If you can ask yourself a question, and not answer it, what would that be?

What do you want to be when you grow up?
I still haven’t figured that out!

AI in AI: Artificial Intelligence in Automatic Indexing

In DBA on March 7, 2019 at 17:30

“By far, the greatest danger of Artificial Intelligence is that people conclude too early that they understand it.” — Eliezer Yudkowsky

CNBC: 40% of A.I. start-ups in Europe have almost nothing to do with A.I.

Oracle 19c brings one key feature which does not exist in database systems: Automatic Indexing. Something very similar does exit in Azure SQL Database but with some limitations.

For a very long time, both DBAs and Developers, have been struggling (really struggling) with what indexes should be created, what type of indexes they should be created as and what indexes should be dropped from the database. Automatic Index creation (AI Creation) means the explicit creation of new indexes and also dropping existing, unused indexes without human intervention.

In the long run, this is to be arguably one of the most important features in the Oracle database. I have already covered the basics in a previous blog post entitled Automatic Indexing in 19c. The expert system works in the following way passing through the stages of identification, verification and decision making:

Based on the captured workload, Oracle’s expert system identifies the index candidates which are created first as UNUSABLE & INVISIBLE (metadata only):

Then, there is the verification process. Some indexes will become VALID (physical segments are created) but will still stay INVISIBLE to the optimizer.

Later, Oracle decides if some of these indexes can become VISIBLE and this happens based on how the performance increases and how these new indexes affect other activities in the database.

Look for possible error using this query:

select EX.execution_type, EX.execution_name,F.message
from DBA_ADVISOR_FINDINGS F, DBA_ADVISOR_EXECUTIONS EX 
WHERE F.EXECUTION_NAME = EX.EXECUTION_NAME AND F.TYPE = 'ERROR';

If you need a detailed report from (say) the last 30 days, here is how to obtain it:

spool report
select dbms_auto_index.report_activity(sysdate-30,null,'text','all','all') report from dual;
spool off

A sample report shows beside the index candidates, space used, fatal errors also the overall improvement factor and also the SQL statement improvement factor:

When using/implementing the feature, have in mind the following:

– AUTO_INDEX_MODE must be set in every PDB: even set on container level it is not cascading to the pluggable databases
– Manually created indexes are nor dropped by default, you need to set separately AUTO_INDEX_RETENTION_FOR_MANUAL
– Follow the expert system runs from CDB_AUTO_INDEX_EXECUTIONS
– Hint for an INVISIBLE VALID index (for example /*+ index(clients SYS_AI_64uvm6wb5168u) */): I have seen how the index becomes VISIBLE in a second (if really useful)
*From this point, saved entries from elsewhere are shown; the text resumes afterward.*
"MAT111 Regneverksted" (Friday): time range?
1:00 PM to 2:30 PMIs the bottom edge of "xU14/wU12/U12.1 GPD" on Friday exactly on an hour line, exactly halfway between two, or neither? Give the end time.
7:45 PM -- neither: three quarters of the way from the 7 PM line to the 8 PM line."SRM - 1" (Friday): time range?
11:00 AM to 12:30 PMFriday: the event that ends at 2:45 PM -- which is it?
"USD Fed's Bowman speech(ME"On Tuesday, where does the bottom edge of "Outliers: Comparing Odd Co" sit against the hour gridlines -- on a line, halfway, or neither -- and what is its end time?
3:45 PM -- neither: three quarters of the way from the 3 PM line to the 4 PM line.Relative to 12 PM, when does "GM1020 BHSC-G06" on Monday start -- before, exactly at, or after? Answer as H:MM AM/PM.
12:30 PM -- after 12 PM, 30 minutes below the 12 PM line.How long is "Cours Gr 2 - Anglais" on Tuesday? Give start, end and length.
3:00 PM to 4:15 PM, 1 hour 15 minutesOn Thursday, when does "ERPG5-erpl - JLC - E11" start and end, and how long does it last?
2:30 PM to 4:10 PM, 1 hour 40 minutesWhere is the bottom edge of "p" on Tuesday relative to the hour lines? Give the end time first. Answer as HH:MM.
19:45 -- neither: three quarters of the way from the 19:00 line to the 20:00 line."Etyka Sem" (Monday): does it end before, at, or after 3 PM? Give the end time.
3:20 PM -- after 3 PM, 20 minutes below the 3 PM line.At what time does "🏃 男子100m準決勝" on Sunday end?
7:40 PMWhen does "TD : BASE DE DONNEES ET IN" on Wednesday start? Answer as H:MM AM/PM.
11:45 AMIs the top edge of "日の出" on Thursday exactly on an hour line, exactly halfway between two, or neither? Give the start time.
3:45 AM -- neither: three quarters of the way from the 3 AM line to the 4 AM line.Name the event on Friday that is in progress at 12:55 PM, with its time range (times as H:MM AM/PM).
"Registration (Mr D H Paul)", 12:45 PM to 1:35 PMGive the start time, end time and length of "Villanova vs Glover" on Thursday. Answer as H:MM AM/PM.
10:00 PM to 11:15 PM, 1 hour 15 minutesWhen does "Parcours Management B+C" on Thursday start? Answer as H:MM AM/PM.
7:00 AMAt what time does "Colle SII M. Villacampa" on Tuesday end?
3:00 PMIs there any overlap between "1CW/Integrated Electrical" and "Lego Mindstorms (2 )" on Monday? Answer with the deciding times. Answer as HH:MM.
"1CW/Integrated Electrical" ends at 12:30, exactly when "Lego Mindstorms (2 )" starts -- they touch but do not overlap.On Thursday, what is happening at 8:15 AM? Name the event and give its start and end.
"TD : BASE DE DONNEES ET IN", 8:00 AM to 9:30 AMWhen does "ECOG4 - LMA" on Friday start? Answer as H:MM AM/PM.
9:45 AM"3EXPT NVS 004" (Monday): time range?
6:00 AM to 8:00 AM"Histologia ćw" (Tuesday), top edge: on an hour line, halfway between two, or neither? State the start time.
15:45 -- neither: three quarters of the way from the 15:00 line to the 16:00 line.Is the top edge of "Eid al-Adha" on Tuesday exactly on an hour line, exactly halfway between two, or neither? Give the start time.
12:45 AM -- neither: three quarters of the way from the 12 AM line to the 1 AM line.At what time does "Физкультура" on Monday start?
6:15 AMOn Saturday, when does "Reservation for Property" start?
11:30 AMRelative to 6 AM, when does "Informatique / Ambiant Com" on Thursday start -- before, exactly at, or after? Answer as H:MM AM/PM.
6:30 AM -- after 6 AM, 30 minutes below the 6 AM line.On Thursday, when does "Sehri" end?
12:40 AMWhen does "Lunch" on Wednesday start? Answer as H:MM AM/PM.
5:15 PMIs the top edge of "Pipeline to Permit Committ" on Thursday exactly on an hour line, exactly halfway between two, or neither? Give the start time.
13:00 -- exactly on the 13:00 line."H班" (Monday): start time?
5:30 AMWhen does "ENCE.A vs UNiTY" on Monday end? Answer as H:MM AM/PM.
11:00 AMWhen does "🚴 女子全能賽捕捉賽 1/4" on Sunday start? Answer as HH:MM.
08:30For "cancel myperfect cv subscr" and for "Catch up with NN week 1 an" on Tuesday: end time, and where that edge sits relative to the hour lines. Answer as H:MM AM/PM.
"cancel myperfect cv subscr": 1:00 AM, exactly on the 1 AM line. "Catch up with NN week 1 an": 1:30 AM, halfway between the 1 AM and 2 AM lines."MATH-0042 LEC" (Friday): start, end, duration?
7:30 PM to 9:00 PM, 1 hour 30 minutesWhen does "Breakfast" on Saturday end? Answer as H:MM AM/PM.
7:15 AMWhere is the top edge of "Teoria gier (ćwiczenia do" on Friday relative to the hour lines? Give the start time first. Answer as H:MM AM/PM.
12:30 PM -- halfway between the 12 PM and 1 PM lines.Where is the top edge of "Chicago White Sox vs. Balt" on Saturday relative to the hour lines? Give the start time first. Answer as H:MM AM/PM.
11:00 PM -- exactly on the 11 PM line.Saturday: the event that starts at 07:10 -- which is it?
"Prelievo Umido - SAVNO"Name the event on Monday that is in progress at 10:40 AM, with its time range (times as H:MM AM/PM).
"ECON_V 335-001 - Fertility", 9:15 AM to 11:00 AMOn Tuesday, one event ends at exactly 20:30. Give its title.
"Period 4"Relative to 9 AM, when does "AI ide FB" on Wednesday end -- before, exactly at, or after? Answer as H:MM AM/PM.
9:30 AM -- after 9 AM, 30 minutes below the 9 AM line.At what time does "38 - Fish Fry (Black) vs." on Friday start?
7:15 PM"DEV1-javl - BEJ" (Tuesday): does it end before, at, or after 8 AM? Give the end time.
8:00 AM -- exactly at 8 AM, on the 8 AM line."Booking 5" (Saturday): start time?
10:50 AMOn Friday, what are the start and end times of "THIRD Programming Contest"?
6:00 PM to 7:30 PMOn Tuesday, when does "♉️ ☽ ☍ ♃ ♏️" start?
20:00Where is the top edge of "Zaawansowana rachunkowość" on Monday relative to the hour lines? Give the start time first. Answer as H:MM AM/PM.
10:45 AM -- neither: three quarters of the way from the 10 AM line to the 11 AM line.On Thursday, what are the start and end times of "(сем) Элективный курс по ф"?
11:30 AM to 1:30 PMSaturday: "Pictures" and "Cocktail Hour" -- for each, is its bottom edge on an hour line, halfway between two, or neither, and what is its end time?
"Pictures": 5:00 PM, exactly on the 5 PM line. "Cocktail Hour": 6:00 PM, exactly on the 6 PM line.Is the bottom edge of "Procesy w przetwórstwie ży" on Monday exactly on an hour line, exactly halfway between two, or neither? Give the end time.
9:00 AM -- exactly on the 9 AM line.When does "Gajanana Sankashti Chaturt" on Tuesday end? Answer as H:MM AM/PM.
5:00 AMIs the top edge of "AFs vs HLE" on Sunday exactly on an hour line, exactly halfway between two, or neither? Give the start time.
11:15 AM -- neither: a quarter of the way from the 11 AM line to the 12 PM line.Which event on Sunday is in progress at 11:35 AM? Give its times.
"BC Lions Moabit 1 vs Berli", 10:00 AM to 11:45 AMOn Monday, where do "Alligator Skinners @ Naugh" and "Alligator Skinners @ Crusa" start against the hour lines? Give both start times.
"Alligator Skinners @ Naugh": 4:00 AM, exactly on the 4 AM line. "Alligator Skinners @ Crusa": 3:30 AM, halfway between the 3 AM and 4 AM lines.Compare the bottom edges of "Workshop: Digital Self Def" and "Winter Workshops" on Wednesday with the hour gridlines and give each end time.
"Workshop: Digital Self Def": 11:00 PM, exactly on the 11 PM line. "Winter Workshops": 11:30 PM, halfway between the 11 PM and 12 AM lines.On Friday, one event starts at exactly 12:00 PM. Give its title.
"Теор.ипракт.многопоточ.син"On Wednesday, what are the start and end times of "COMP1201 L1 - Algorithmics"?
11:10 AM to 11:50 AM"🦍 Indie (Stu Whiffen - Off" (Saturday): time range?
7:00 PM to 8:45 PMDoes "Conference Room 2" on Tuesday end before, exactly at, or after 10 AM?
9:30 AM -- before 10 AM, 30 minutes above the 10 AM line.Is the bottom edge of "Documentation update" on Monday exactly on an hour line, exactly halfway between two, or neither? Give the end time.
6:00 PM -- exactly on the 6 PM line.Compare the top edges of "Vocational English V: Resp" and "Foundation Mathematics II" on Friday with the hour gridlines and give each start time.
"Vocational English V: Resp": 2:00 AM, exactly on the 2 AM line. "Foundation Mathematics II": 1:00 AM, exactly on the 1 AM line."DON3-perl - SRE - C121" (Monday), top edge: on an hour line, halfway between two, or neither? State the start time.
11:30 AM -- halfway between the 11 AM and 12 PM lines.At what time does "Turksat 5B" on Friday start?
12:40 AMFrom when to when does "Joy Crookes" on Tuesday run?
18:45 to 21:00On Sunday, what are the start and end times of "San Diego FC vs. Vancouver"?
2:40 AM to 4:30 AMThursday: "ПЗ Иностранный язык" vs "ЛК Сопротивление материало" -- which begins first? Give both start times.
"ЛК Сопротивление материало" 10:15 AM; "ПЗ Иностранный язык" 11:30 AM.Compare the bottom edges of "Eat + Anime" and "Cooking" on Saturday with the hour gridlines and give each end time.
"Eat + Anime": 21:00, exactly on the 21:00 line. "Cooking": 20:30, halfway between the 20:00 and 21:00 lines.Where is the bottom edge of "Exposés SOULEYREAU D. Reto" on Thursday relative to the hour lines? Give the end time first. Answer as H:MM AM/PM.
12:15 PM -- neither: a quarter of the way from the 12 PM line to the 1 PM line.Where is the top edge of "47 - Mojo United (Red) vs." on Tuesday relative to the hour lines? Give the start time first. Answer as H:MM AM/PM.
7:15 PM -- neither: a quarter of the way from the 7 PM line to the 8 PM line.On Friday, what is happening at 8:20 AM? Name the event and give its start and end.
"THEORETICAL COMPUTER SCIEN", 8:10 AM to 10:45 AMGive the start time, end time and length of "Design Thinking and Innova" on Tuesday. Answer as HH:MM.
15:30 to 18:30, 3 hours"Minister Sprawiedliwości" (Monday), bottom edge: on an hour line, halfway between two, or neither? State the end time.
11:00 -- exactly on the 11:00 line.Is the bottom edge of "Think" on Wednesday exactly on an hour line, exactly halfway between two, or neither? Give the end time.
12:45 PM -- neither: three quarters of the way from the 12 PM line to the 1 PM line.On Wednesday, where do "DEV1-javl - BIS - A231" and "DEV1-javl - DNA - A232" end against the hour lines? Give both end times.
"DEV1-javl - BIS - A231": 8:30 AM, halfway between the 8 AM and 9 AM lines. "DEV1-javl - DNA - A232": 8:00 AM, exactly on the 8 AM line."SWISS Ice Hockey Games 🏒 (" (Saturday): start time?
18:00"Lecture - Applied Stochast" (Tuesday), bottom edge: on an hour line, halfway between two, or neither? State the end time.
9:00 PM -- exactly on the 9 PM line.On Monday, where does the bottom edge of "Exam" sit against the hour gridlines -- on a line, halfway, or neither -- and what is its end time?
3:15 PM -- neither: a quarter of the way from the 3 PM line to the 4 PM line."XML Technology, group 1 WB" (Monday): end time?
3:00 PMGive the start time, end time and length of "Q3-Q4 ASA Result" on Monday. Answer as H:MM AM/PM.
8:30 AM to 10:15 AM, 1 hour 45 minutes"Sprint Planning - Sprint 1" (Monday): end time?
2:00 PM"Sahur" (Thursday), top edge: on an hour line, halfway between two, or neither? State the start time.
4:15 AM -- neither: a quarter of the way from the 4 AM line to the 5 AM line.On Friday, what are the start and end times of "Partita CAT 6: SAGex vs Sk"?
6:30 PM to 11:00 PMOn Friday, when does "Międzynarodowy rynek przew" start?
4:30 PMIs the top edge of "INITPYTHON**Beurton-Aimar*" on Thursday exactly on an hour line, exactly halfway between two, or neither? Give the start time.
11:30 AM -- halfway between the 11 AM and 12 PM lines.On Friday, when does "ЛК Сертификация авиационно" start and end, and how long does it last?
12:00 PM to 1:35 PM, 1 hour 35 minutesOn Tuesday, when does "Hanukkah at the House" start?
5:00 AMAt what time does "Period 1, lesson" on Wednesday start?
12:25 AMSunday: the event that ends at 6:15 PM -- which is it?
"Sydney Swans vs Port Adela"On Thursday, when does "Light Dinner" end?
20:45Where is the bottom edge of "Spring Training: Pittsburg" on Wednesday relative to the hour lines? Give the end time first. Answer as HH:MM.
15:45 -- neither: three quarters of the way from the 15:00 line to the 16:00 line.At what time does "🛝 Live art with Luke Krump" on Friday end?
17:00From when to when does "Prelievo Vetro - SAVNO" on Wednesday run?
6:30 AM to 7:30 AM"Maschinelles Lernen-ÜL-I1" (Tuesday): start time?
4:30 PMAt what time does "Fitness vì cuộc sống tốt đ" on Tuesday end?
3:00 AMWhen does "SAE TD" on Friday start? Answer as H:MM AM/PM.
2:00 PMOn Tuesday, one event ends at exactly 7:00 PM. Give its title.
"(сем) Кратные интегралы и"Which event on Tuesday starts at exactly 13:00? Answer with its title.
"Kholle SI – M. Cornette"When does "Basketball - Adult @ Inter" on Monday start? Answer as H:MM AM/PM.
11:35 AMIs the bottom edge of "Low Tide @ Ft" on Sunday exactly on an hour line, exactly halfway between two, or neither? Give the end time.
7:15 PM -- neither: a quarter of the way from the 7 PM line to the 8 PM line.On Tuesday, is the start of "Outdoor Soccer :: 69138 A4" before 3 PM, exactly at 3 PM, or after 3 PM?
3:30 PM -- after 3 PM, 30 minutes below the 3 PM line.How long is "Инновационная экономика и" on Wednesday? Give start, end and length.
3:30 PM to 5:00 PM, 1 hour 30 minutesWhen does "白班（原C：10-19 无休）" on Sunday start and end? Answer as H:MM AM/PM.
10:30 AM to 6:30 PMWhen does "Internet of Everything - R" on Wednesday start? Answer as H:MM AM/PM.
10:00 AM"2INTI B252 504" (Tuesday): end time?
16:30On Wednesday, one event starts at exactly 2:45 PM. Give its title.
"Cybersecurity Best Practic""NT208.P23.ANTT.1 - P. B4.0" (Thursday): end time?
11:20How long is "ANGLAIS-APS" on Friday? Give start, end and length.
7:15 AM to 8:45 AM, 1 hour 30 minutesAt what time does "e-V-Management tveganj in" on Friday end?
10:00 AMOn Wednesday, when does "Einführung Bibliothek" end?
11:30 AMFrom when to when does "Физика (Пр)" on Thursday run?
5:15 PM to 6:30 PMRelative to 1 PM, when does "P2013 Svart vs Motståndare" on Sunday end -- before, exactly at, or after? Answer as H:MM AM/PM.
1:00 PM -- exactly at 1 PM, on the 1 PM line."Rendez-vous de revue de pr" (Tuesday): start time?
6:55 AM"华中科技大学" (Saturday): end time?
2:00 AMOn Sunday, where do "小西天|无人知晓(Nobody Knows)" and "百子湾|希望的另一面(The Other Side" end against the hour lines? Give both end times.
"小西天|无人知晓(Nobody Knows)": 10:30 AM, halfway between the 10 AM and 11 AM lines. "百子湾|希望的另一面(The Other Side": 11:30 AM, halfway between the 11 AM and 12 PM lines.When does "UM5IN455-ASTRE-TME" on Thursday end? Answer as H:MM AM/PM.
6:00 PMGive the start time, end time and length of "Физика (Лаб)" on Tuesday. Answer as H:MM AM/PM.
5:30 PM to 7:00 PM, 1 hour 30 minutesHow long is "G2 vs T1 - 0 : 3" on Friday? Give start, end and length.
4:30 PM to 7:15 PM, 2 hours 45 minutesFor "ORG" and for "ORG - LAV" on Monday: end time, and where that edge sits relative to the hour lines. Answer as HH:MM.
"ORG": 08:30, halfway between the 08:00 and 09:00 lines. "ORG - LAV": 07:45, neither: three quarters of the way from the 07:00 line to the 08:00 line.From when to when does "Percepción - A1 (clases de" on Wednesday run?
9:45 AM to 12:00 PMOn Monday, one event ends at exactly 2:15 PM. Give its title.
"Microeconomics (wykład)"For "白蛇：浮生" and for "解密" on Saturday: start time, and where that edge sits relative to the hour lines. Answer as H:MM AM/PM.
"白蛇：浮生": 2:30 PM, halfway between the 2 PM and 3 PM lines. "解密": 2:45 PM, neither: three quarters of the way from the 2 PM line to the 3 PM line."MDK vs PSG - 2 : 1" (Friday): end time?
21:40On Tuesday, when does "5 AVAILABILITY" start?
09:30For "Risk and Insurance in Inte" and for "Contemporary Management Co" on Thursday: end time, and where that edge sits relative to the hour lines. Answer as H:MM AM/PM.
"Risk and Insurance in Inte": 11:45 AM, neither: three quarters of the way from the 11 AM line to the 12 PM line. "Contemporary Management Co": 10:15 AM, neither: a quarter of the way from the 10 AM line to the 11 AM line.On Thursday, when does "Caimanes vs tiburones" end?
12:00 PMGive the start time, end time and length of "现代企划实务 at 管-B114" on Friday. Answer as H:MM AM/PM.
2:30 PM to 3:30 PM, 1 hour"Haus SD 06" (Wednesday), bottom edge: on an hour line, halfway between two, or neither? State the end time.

For more details, check the recent bog post 19c Auto Index: the dictionary views by Franck Pachot

Automatic Indexing is by far one of the best examples of Artificial Intelligence and Machine Learning in the IT Industry. Really! I still remember a 5TB Oracle database I used to administer (mission critical one, a 24×7 system) where the indexes were almost 4.5TB in size while the real data was like half a TB only.